[kwlug-disc] Wordpress themes must be GPL
Andrew Kohlsmith (mailing lists account)
aklists at mixdown.ca
Mon Jul 26 16:31:22 EDT 2010
On Monday, July 26, 2010 03:42:02 pm Khalid Baheyeldin wrote:
> > Do you have any links to this effect? I don't doubt it, but I'd like to
> > read
> > more about it.
> Here is Matt Asay, who used to write a blog on CNET on Open Source,
> and was an executive at Alfresco (an Open Source dual licensed Java
> Enterprise Content Management system).
[ much reading snipped ]
Wow, thanks for such detailed links! I did a quick read just now, but I'm
going to go back over these links later on, as it is interesting to see how he
has changed his position somewhat. My cursory read left me with the
impression that he is less enchanted with the GPL because of the "cheese
touch" syndrom: it makes others afraid to touch it lest they have to make
their proprietary code available due to "contamination".
> But when you move to stuff that is interpreted and shares process space
> Wordpress or Drupal interpreted via PHP which runs inside Apache), things
> get more interesting. Is your module or theme "derived work"?
Linus made it blatantly clear that modules (code which links to the kernel) do
not have to be GPL. It appears that Wordpress and Drupal need to make very
clear statements as well. It seems that Wordpress has, and that's what this
whole thread was about. :-)
> Then don't give it away? And don't write extensions to GPL software then
> about the license ...
I agree. Personally I think that if all you want to do is develop or code you
are probably best suited for working as part of a larger corporation, maybe
even one that will pay you to write open-source software. If you are looking
for the ability to make money while relaxing... you need to don a few other
hats and be prepared to do businessy stuff so that you have a marketable
Just my $0.02 (+ HST).
> When you ride that wave, you play by the rules and give back your
> extensions under the same license.
> Otherwise, write it from scratch under a proprietary license and then sell
> it any way you want.
Agreed, but I am also thinking that in the case of themes Wordpress may have
shot themselves in the foot. If all you have are the standard themes and you
aren't inclined to write your own, you might decide that other software
(prettier software, since others aren't restricted to giving away their
themes) is more suited for your needs.
> I used to think like that, and even tried it for a while.
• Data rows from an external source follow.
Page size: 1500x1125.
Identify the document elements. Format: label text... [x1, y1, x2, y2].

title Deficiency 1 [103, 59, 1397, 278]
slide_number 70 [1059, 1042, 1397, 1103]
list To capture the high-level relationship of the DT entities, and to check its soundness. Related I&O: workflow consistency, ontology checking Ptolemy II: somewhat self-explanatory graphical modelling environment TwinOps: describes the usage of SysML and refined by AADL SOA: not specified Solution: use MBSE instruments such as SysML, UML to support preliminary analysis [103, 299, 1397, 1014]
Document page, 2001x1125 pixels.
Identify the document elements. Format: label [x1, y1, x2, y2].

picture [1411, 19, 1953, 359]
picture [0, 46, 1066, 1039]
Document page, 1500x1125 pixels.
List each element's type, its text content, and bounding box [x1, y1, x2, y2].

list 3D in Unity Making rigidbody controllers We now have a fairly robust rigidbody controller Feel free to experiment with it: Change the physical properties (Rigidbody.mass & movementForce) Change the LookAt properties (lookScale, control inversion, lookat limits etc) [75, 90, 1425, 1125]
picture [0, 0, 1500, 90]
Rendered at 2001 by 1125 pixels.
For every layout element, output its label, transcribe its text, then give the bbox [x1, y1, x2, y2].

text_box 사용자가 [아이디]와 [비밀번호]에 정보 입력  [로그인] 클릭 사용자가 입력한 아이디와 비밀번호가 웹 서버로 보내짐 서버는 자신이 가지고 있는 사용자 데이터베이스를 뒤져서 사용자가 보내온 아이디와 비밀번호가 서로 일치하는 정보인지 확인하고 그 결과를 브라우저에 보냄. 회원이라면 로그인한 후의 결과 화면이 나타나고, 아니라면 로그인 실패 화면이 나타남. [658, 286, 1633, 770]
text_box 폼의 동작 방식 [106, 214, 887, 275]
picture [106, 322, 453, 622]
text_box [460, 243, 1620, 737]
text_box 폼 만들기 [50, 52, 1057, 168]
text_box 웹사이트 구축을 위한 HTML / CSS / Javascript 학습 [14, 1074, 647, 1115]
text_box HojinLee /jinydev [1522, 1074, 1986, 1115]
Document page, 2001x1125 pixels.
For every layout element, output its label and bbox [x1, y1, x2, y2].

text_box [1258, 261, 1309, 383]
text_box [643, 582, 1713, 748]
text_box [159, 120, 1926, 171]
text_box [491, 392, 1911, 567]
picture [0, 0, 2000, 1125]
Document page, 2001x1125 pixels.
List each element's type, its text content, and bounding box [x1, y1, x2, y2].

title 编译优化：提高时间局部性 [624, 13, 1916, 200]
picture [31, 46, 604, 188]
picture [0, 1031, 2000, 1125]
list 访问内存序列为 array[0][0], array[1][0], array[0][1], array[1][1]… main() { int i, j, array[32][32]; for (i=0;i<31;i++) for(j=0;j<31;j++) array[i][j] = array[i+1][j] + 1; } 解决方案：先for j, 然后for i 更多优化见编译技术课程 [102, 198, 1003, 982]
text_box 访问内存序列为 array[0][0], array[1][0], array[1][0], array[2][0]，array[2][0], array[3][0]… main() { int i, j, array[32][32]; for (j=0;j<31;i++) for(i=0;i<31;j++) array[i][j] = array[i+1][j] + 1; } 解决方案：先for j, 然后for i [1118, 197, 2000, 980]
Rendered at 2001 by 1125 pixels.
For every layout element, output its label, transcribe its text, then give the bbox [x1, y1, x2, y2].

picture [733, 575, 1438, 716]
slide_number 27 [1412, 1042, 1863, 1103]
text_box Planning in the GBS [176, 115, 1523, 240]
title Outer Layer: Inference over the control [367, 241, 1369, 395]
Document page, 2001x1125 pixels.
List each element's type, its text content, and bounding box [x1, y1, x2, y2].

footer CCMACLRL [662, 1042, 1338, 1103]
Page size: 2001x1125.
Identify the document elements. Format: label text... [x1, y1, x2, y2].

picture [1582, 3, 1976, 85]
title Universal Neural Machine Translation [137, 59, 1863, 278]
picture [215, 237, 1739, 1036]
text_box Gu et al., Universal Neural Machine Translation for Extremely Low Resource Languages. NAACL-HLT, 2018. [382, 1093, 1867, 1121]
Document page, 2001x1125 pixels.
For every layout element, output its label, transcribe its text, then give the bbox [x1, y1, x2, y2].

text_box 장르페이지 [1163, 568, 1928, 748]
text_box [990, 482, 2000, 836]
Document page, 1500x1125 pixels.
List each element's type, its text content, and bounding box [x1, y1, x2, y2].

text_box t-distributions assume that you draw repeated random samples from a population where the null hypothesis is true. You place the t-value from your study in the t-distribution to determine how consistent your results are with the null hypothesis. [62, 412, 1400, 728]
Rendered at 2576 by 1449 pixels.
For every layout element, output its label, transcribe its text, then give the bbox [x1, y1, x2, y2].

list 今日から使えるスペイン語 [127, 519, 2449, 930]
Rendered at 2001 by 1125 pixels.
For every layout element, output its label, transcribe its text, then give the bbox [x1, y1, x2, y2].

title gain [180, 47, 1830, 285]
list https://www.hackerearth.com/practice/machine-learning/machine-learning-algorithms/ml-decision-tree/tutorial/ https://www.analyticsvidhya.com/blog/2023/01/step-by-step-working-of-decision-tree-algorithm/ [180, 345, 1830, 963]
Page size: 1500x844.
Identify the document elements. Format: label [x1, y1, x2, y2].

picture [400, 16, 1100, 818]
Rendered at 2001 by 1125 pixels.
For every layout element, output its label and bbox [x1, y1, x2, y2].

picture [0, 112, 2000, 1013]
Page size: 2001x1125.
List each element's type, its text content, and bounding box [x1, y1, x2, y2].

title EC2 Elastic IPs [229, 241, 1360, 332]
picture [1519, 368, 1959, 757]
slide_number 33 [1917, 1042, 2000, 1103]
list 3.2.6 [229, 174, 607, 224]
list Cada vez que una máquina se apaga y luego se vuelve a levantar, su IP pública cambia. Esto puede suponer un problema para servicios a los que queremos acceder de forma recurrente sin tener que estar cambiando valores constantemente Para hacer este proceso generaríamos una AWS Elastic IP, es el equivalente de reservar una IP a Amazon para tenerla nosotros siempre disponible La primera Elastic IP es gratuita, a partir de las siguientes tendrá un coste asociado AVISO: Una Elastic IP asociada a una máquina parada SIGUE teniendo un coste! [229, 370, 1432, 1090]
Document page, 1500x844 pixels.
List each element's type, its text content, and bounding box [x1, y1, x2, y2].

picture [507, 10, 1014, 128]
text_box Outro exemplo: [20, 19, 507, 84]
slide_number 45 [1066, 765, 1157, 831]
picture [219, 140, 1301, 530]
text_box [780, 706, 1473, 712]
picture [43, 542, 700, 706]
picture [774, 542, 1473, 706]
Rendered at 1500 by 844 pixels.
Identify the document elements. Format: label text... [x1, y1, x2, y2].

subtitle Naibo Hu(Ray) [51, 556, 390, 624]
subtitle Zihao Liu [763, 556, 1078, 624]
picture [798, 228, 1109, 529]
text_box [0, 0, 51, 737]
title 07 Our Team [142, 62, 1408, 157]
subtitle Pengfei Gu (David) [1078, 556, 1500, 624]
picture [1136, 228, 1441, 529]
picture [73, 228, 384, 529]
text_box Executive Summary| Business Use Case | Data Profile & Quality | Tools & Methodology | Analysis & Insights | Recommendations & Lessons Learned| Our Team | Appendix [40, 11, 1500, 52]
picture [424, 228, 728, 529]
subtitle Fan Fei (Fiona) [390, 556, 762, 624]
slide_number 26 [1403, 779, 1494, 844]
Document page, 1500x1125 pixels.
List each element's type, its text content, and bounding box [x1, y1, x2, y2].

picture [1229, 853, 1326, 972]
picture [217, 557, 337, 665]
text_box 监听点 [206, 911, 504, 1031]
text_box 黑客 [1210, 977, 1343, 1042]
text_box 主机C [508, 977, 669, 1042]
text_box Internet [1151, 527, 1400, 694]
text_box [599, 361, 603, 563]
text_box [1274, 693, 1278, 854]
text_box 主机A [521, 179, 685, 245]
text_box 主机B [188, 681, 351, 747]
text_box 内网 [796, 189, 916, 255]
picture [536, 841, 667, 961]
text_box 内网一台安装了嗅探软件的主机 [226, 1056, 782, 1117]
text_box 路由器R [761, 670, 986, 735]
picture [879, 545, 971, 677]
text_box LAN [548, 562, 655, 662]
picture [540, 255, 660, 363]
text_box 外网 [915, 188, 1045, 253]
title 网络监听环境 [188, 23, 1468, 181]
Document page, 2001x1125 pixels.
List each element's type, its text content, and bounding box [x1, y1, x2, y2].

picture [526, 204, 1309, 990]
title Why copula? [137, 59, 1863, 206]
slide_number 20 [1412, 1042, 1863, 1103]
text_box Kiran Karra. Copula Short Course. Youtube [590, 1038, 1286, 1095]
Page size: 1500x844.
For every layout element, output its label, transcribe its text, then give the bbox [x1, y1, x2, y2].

> I found that going to services is best, and freeing the software.
I agree with you.
> I agree that business people sell value, but they do care about the license
> Why is there such a thing as the BSA then? Why do they police proprietary
> usage (pirated or borrowed?)
The BSA exists because you need to be able to use a stick to enforce the "do
not copy my code" that proprietary software needs since they are making
(bucketloads) of money off of licensing.
But let's be honest: the BSA doesn't care about licensing. They care about
member fees and have to club people and scare monger in order to earn those
fees. The BSA would be a very different entity if they went after GPL
(it is my understanding that the BSA only visits people who violate the
licensing of the companies who pay them... I could be wrong about this.)
> Why do we see lawsuits where due diligence was not done for copyright?
Again, because the holder of the copyright has a business centered around
selling multiple copies of the same thing, and if they don't enforce the "you
can only get copies from me" aspect, they would not have a business.